CMPSCI 240
Programming Project #3: Classifying words using naive Bayes
Due Wednesday, April 15, 2009
Overview
In this assignment, you will program a naive Bayes classifier to distinguish two kinds
of words. The program will accept as input 2 files of training words (one for each
class/category/language) and 2 files of test words. For each test word, it will assign a
probability (and a most likely class), and then the program will report the
accuracy over all the test cases. The part you must write is the naive Bayes classifier;
it takes in words and their class labels and then, given a word, outputs a probability.
Simply getting the code working correctly gets you a C. For full credit, play with the system (as
directed below), and discuss your findings in the writeup.
Assignment
-
Complete the provided code to create a classifier that uses 26 features: the presence of
each letter (A to Z) in a word.
To avoid getting any zero or infinite probabilities,
smooth the probabilities by adding 1 to each count. (For more on reasons and ways to smooth, see wikipedia: Pseudocount or page 5 of
this document. The
second link is talking about measuring not the presence of a letter in a word, but the
presence or count of a word in a document. tf(t, d) means "term frequency" of a word
in a document--that is, the count.)
- Using the provided data files (100-city files for training, 50 for testing), classify US vs.

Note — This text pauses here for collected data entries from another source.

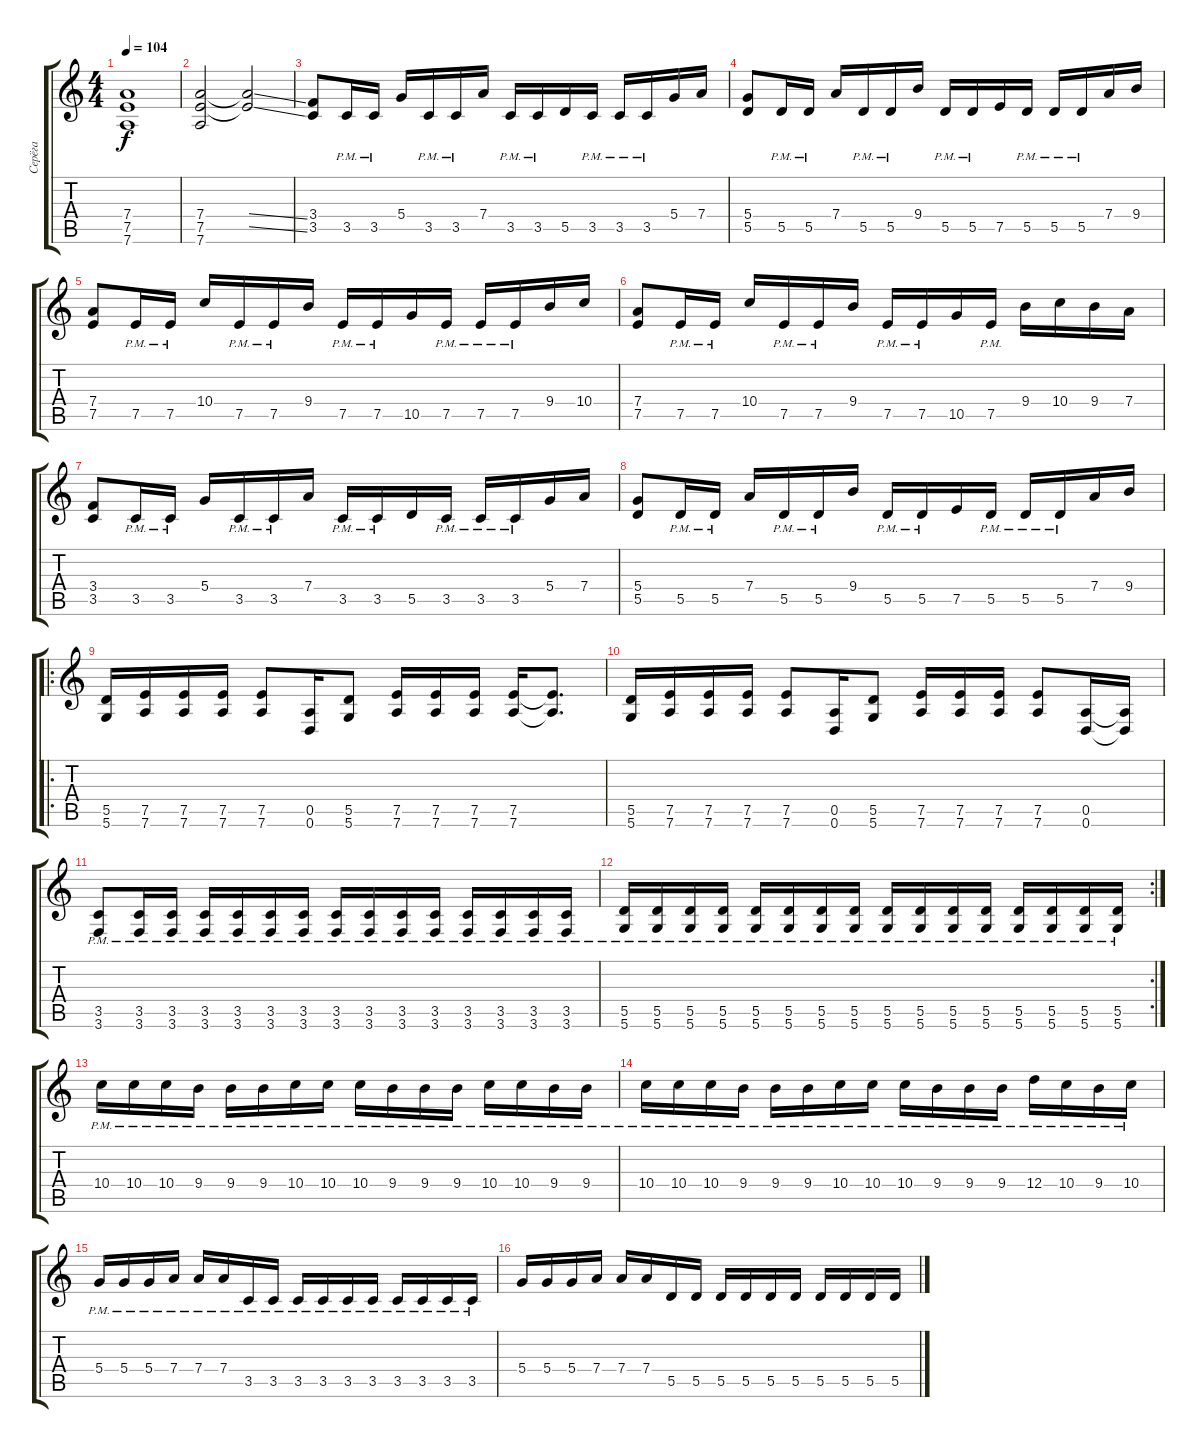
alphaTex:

\track ("Серёга" "Серёга") {instrument distortionguitar}
\staff {score tabs}
\tuning (E4 B3 G3 D3 A2 D2) {hide}
\ts (4 4)
\tempo 104
\clef g2
\ks c
(7.4 7.5 7.6).1{dy f} |
(7.4 7.5 7.6).2 (7.4{ss t} 7.5{ss t}).2 |
(3.4 3.5).8 3.5{pm}.16 3.5{pm}.16 5.4.16 3.5{pm}.16 3.5{pm}.16 7.4.16 3.5{pm}.16 3.5{pm}.16 5.5.16 3.5{pm}.16 3.5{pm}.16 3.5{pm}.16 5.4.16 7.4.16 |
(5.4 5.5).8 5.5{pm}.16 5.5{pm}.16 7.4.16 5.5{pm}.16 5.5{pm}.16 9.4.16 5.5{pm}.16 5.5{pm}.16 7.5.16 5.5{pm}.16 5.5{pm}.16 5.5{pm}.16 7.4.16 9.4.16 |
(7.4 7.5).8 7.5{pm}.16 7.5{pm}.16 10.4.16 7.5{pm}.16 7.5{pm}.16 9.4.16 7.5{pm}.16 7.5{pm}.16 10.5.16 7.5{pm}.16 7.5{pm}.16 7.5{pm}.16 9.4.16 10.4.16 |
(7.4 7.5).8 7.5{pm}.16 7.5{pm}.16 10.4.16 7.5{pm}.16 7.5{pm}.16 9.4.16 7.5{pm}.16 7.5{pm}.16 10.5.16 7.5{pm}.16 9.4.16 10.4.16 9.4.16 7.4.16 |
(3.4 3.5).8 3.5{pm}.16 3.5{pm}.16 5.4.16 3.5{pm}.16 3.5{pm}.16 7.4.16 3.5{pm}.16 3.5{pm}.16 5.5.16 3.5{pm}.16 3.5{pm}.16 3.5{pm}.16 5.4.16 7.4.16 |
(5.4 5.5).8 5.5{pm}.16 5.5{pm}.16 7.4.16 5.5{pm}.16 5.5{pm}.16 9.4.16 5.5{pm}.16 5.5{pm}.16 7.5.16 5.5{pm}.16 5.5{pm}.16 5.5{pm}.16 7.4.16 9.4.16 |
\ro
(5.5 5.6).16 (7.5 7.6).16 (7.5 7.6).16 (7.5 7.6).16 (7.5 7.6).8 (0.5 0.6).16 (5.5 5.6).8 (7.5 7.6).16 (7.5 7.6).16 (7.5 7.6).16 (7.5 7.6).16 (7.5{t} 7.6{t}).8{d} |
(5.5 5.6).16 (7.5 7.6).16 (7.5 7.6).16 (7.5 7.6).16 (7.5 7.6).8 (0.5 0.6).16 (5.5 5.6).8 (7.5 7.6).16 (7.5 7.6).16 (7.5 7.6).16 (7.5 7.6).8 (0.5 0.6).16 (0.5{t} 0.6{t}).16 |
(3.5{pm} 3.6{pm}).8 (3.5{pm} 3.6{pm}).16 (3.5{pm} 3.6{pm}).16 (3.5{pm} 3.6{pm}).16 (3.5{pm} 3.6{pm}).16 (3.5{pm} 3.6{pm}).16 (3.5{pm} 3.6{pm}).16 (3.5{pm} 3.6{pm}).16 (3.5{pm} 3.6{pm}).16 (3.5{pm} 3.6{pm}).16 (3.5{pm} 3.6{pm}).16 (3.5{pm} 3.6{pm}).16 (3.5{pm} 3.6{pm}).16 (3.5{pm} 3.6{pm}).16 (3.5{pm} 3.6{pm}).16 |
\rc 2
(5.5{pm} 5.6{pm}).16 (5.5{pm} 5.6{pm}).16 (5.5{pm} 5.6{pm}).16 (5.5{pm} 5.6{pm}).16 (5.5{pm} 5.6{pm}).16 (5.5{pm} 5.6{pm}).16 (5.5{pm} 5.6{pm}).16 (5.5{pm} 5.6{pm}).16 (5.5{pm} 5.6{pm}).16 (5.5{pm} 5.6{pm}).16 (5.5{pm} 5.6{pm}).16 (5.5{pm} 5.6{pm}).16 (5.5{pm} 5.6{pm}).16 (5.5{pm} 5.6{pm}).16 (5.5{pm} 5.6{pm}).16 (5.5{pm} 5.6{pm}).16 |
10.4{pm}.16 10.4{pm}.16 10.4{pm}.16 9.4{pm}.16 9.4{pm}.16 9.4{pm}.16 10.4{pm}.16 10.4{pm}.16 10.4{pm}.16 9.4{pm}.16 9.4{pm}.16 9.4{pm}.16 10.4{pm}.16 10.4{pm}.16 9.4{pm}.16 9.4{pm}.16 |
10.4{pm}.16 10.4{pm}.16 10.4{pm}.16 9.4{pm}.16 9.4{pm}.16 9.4{pm}.16 10.4{pm}.16 10.4{pm}.16 10.4{pm}.16 9.4{pm}.16 9.4{pm}.16 9.4{pm}.16 12.4{pm}.16 10.4{pm}.16 9.4{pm}.16 10.4{pm}.16 |
5.4{pm}.16 5.4{pm}.16 5.4{pm}.16 7.4{pm}.16 7.4{pm}.16 7.4{pm}.16 3.5{pm}.16 3.5{pm}.16 3.5{pm}.16 3.5{pm}.16 3.5{pm}.16 3.5{pm}.16 3.5{pm}.16 3.5{pm}.16 3.5{pm}.16 3.5{pm}.16 |
5.4.16 5.4.16 5.4.16 7.4.16 7.4.16 7.4.16 5.5.16 5.5.16 5.5.16 5.5.16 5.5.16 5.5.16 5.5.16 5.5.16 5.5.16 5.5.16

Russian cities, Russian vs. other, and US vs. other. Attach the outputs to your writeup.
Note: the code reports accuracy, which is the number correct, but also another metric, mean squared
error. Accuracy, the number it gets correct, only cares whether the probability produced was above or
below 0.5. For mean squared
error, we see how far the probability estimate was from the correct answer. If the classifier reports P = .9
and the answer is 1, it takes (1 - .9)2. If the answer is 0, it takes (.9 -
0)2. The average of those (squared) distances is what's reported. Smaller is
better.
- Classify English vs. French words from wikipedia articles. (Don't attach the whole output, just a
few lines and the accuracy.)
- For each of the 4 tasks, does the classifier do better when classifying the training data
(after processing it all) or test data? Why?
Finally, pick any two of the following tasks:
- See if you can improve the performance (for cities, language, or another task you create) by adding additional features. (Some ideas: 2-letter
combinations, whether a word starts or ends with a given letter, other regular expressions,
whether a word has 3 or more vowels, length of
a word, count of a letter in a word . . .) Write up what you tried and show whether it helped.
- Code up a "correct" 3-way classifier. Compare its performance to the one that's provided in
CitiesClassifier.txt (which simply runs all three 1-class-vs-the-rest classifiers and picks the one
with the highest probability). What would be the accuracy for a classifier that used random
guessing (or always answered the same thing)?
- Using the original set of features (or a better one), evaluate how the accuracy on the test set
varies as a function of the amount of training data given. (If it looks as if it would help to
have yet more training data, grab some from the web and see.)
- Can we use this code to decide the language of a passage of text (without changing the training
instances)? Figure out how to implement that. Test on several passages of text in each language.
(Do the passages need to be of equal lengths for the probabilities to work out right?)
- Analyze the errors of the classifier on the original 3 tasks. Break them out into false positives
and false negatives. Is there a cutoff that works better than .5 for the boundary between
classes? Or, is there a zone in the middle where it would be better for the classifier not to guess
at all?
- Modify the classifier to be incremental. That is, after you classify an instance, learn from it
too. What kind of accuracy can we get on the training data, and what kind of improvement on the test?
- How important are the prior odds? Try changing them -- either by hard-coding that term, or by
giving the classifier training files of unequal size -- and see what happens on the test data. (Or,
make the test files have unequal size, and see if it's better to have the prior odds be 50:50 or to
have them match the ratio of the test files.)
- Think of another task this classifier could do, get data for it, and try it out.
- Try something else interesting.
Logistics
The 3 java files needed for this assignment are in a folder called
proj3
in the
cs240
directory of the edlab machines. To get to it, use this link to the ftp server, or see the edlab main page for other ways to connect.
Submit your completed java files along with your writeup to the cs240
folder of
your own home directory by midnight on Wednesday, April 15, 2009.